Since you know that pxCurrentTCB is getting corrupted, you can define a variable right next to it and put a data breakpoint on it. Assuming that the memory corruption is more than just the pxCurrentTCB, it will allow you to catch the corruption right when it happens.

I’ve noticed that when setting optimization for GDB (-Og ) , hard fault is “gone” .
What can explain this ?

Very likely code problems like undefined behaviour, missing volatile qualifier where required often revealed by the optimizer.
I guess -Og makes the program running and problems occur with -O2 or -Os.
You can find many, many of such kind of issues in the web :wink:
Also different optimizer / code generation flags produce different code which usually differs with regard of stack usage, of course.
Did you define configASSERT and enabled stack checking (as strongly recommended) ?

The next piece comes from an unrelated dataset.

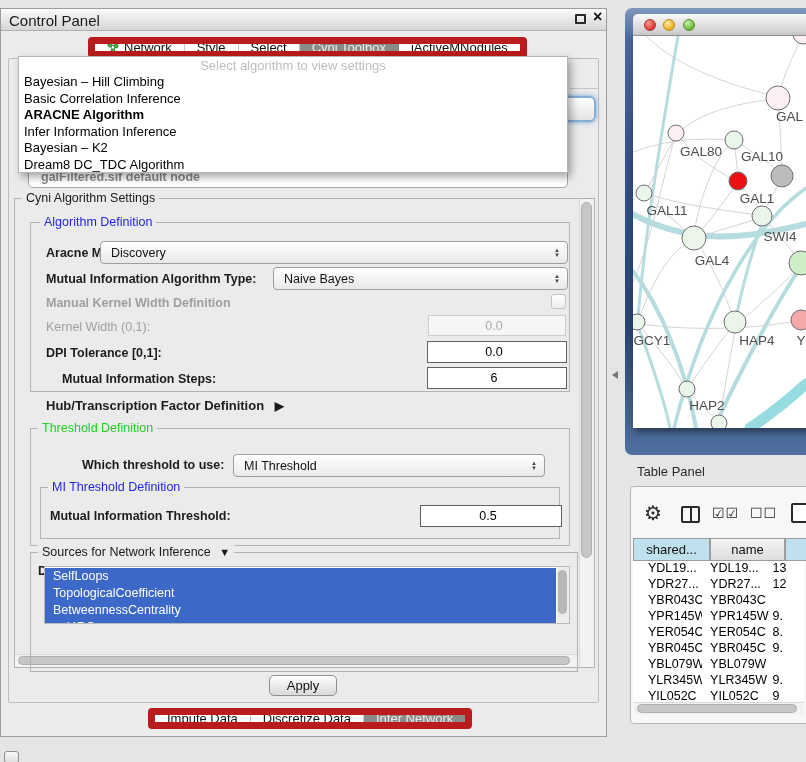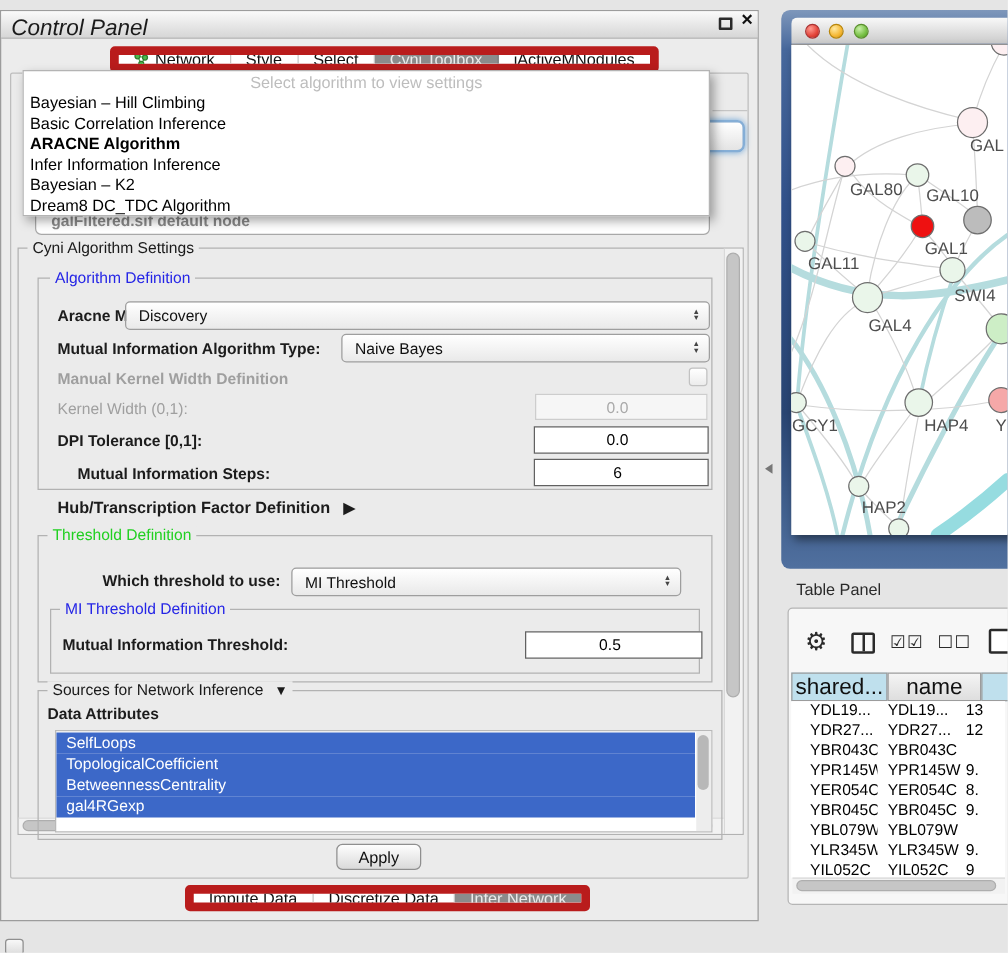"Control Panel" span.abs { font-size: 18px -> 15px; font-style: italic -> none }
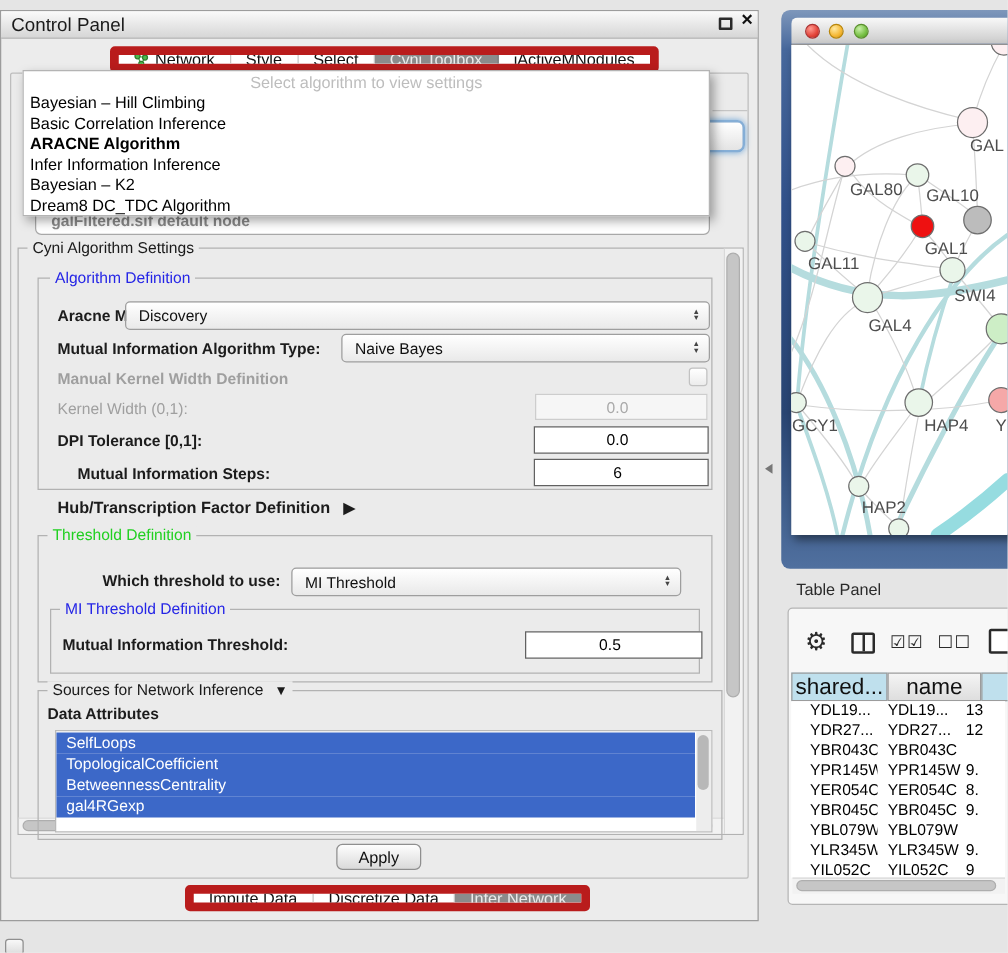"shared..." .hdrcell { font-size: 18px -> 13px }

configASSERT and enabled stack checking are enabled.
The hard_fault usually happens when trying to access an address within the ucHeap address range.
I’ve tried analyzing save stack registers after hard_fault , but this leads me to nothing .
Only thing that works is running in release or -Og .
meaning - program crashes only when running with no optimization.

Any Ideas ?

Hello Ran,

Did you try the method that Guarav mentioned above? Can you set a data breakpoint?

- Aniruddha

It is difficult without looking at the code. Would it be possible for you to create a minimal sample demonstrating the problem?

you mean running in DEBUG or -Og?

As a side note: -Og is NOT the same as -O0, it does not disable all optimizations (cf gcc docs).

It is also possible that the problem is still there without optimization, but the timing cnditions change, making the problem show only much less frequently.

Which memory manager are you using? Are you ensuring memory serialization corretly (either via prvPortMailoc() etc using muteces or implementing malloc_lock())?

The problem is that when I’m reducing code segments, problem also disappear .
Already tried “comment out and test” path, didn’t help .
I am going through the code with a fine comb now

I am running in -Og and the problem goes a way .
I am using prvPortMalloc from FreeRTOS

It does not look like a data \ unaligned access, I’ve inspected the CPU registers when the fault happens, the LR points to different function every crash

but which heap manager?

Again, you do not know whether the problem goes away or just shows much less frequently unless you know what it is.

Heap 4.
I agree , can’t really tell if it’s goes away or timing is different.